High-Throughput Prostate Cancer Gland Segmentation and Classification from Digitized Needle Core Biopsies.
Jun Xu, Rachel Sparks, Andrew Janowcyzk, John E Tomaszewski, Anant Madabhushi. Rutgers University, Piscataway, NJ; The Hospital of the University of Pennsylvania, Philadelphia; IIT Bombay, Piscataway, NJ
Background: CaP grading of histopathology can be divided into two separate tasks: identification of malignant regions and the Gleason grading of the malignant regions. Since manual discrimination of benign and malignant regions by pathologists is a time-consuming process, developing computerized decision support (CDS) systems that can quickly and accurately identify suspicious regions in tissue samples will enable the pathologist to focus their grading efforts on candidate regions, minimizing the time spent on identifying CaP regions. We present a high-throughput system for segmentation and classification of glands in high resolution digitized images, which will allow for rapid and accurate identification of suspicious regions on these samples.

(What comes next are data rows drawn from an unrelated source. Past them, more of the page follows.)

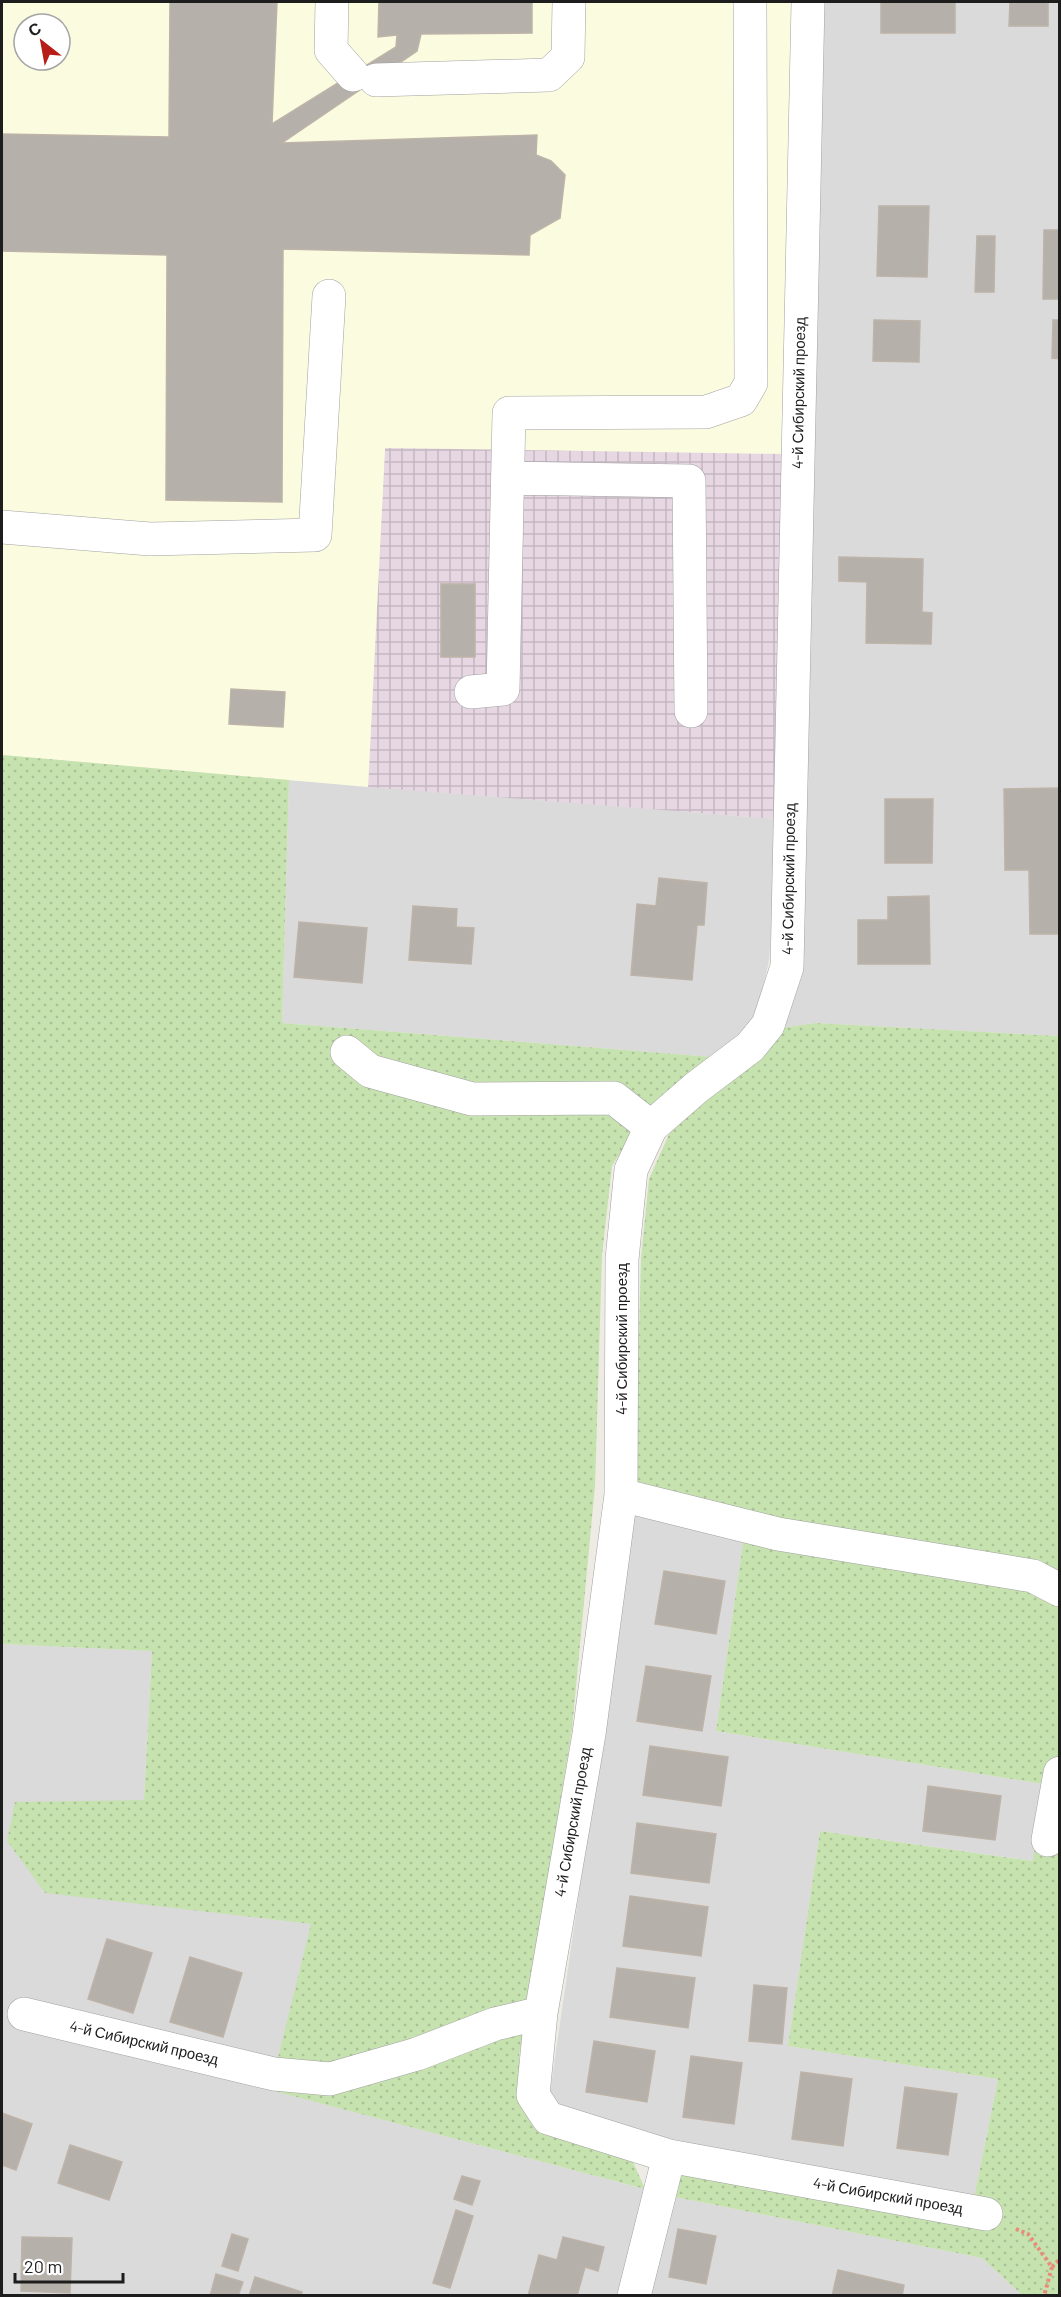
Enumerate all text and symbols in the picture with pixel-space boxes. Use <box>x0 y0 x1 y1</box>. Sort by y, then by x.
north arrow <box>12 12 72 72</box>
text: С <box>24 17 44 40</box>
street label: 4-й Сибирский проезд <box>788 317 808 469</box>
street label: 4-й Сибирский проезд <box>778 803 798 955</box>
street label: 4-й Сибирский проезд <box>612 1263 630 1415</box>
street label: 4-й Сибирский проезд <box>550 1745 594 1898</box>
street label: 4-й Сибирский проезд <box>68 2016 221 2068</box>
street label: 4-й Сибирский проезд <box>812 2173 965 2217</box>
scale bar <box>15 2246 123 2284</box>
text: 20 m <box>24 2255 62 2277</box>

Design: The high-throughput system includes the following three modules: 1) a hierarchical frequency weighted mean shift normalized cut for initial detection of glands; 2) a geodesic active contour model for gland segmentation; and 3) a diffeomorphic based similarity feature extraction and support vector machine for classification of glands as benign or cancerous.
Results: Classification accuracy in distinguishing benign from malignant glands over 23 H & E stained prostate studies when using the automated segmentation scheme was 82.5±9.1%, while the corresponding accuracy with manual segmentation was 82.89±3.97%; no statistically significant differences were identified between the two segmentation schemes. Figure 1 illustrates an example of whole-slide needle core biopsy of the prostate with malignant region delineated in blue. Glands labeled as benign/normal (black) and malignant (green) by the classifier are displayed.
Conclusions: We presented a high-throughput system for rapid and accurate gland segmentation and classification on high resolution digitized whole-slide images of needle core biopsy samples of the prostate. Since our system is able to automatically identify malignant regions with our CDS system, pathologists can save more time on analyzing the malignant regions.